Mais dans cette opération de compression délirante, la série conserve-t-elle son éclat, son mordant, sa mécanique infernale ? Ou assiste-t-on à la version émaciée d’un mythe devenu trop large pour son nouvel écrin ?
Le Beau Jack, la lune, la folie et vous
Dans Borderlands: The Handsome Collection, l’histoire se dédouble. D’un côté, Borderlands 2 : satire apocalyptique enrobée de dynamite, où l’on traque le mégalomane flamboyant qu’est Le Beau Jack, tyran magnifique, entrepreneur médiatique, sociopathe de génie. De l’autre, The Pre-Sequel, prologue déglingué qui éclaire l’ascension du même Jack, encore jeune et affamé de pouvoir, à travers un théâtre lunaire où la gravité comme la morale sont suspendues.
Les deux récits forment un diptyque schizophrène, un miroir brisé où le grotesque le dispute au tragique, l’excès à l’ironie, la démence à une étrange lucidité sur la logique des empires. Ici, les dialogues claquent, les quêtes secondaires détournent les codes du RPG, et les personnages secondaires – de Tiny Tina à Torgue, de Moxxi à Claptrap – gravitent dans un univers où même les pires horreurs sont racontées avec une gouaille ravageuse.

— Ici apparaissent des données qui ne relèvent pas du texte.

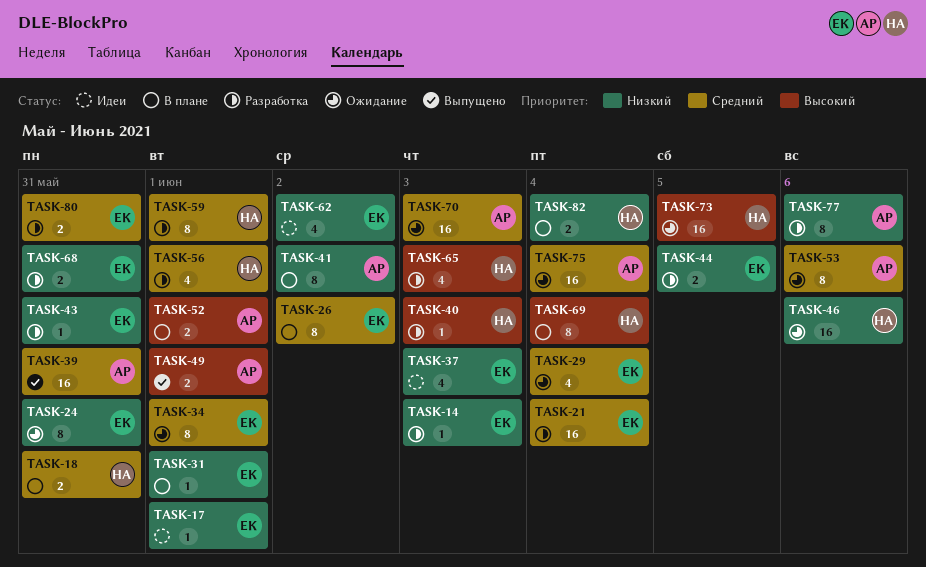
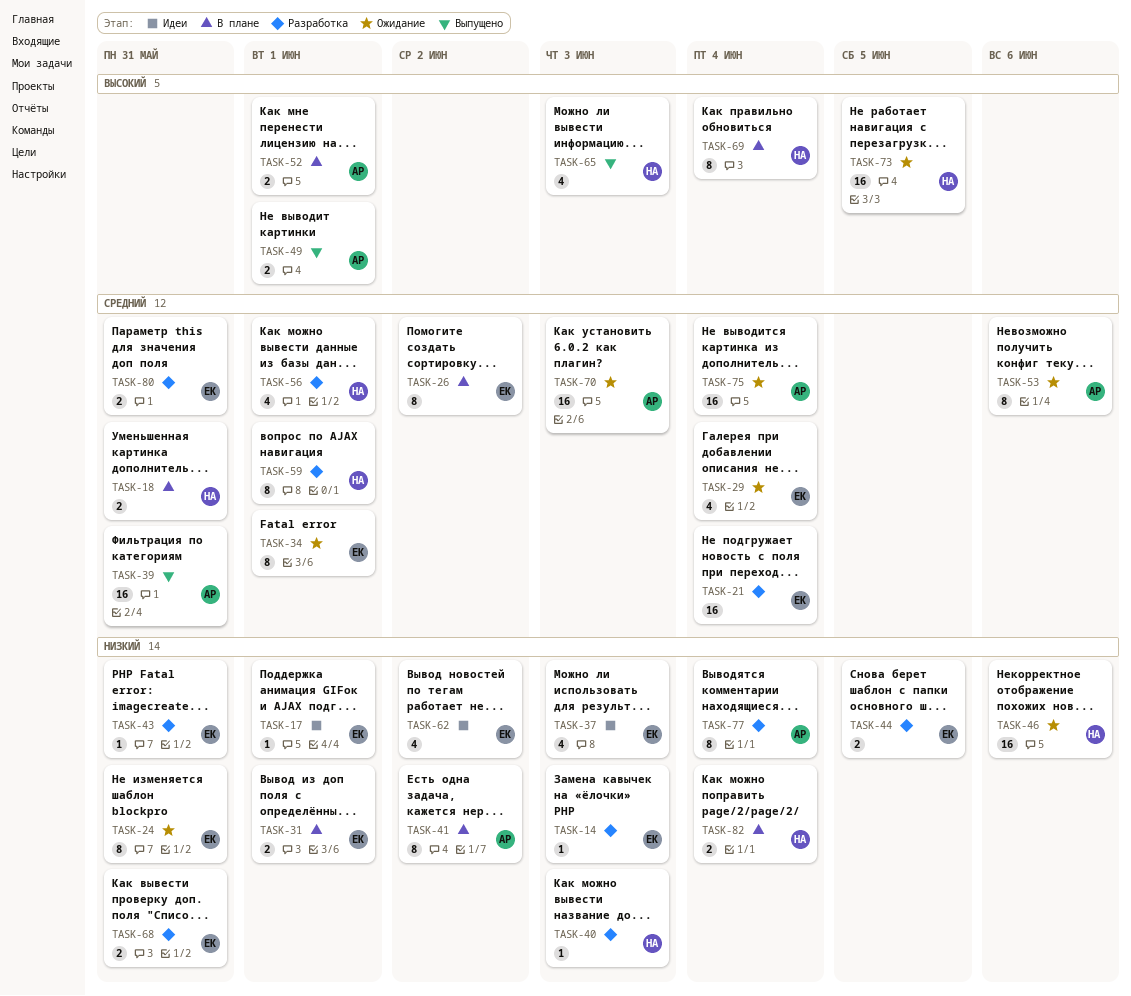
TASK-31, estimate: 1 -> 2
TASK-40, priority: Высокий -> Низкий
TASK-65, status: Разработка -> Выпущено
TASK-77, due: Jun 6 -> Jun 4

Mais si l’écriture amuse, elle ne se contente jamais de faire du bruit. Elle tisse peu à peu un vrai regard sur le pouvoir, sur les figures d’autorité, sur la violence maquillée en spectacle. Le Beau Jack n’est pas qu’un boss final. Il est une idée, un archétype moderne, le reflet cynique d’une société qui applaudit ses bourreaux tant qu’ils sont bien coiffés.
Les personnages jouables, quant à eux, ne sont pas des silhouettes interchangeables. Chaque héros dispose de compétences uniques, d’arbres de talents distincts, et d’une personnalité qui imprègne la progression. Jouer Maya, c’est maîtriser le terrain avec précision ; choisir Zer0, c’est danser avec les dégâts critiques ; incarner Wilhelm, Athena ou Nisha, c’est s’offrir un gameplay profondément transformé par leur passif, leur background, leur posture.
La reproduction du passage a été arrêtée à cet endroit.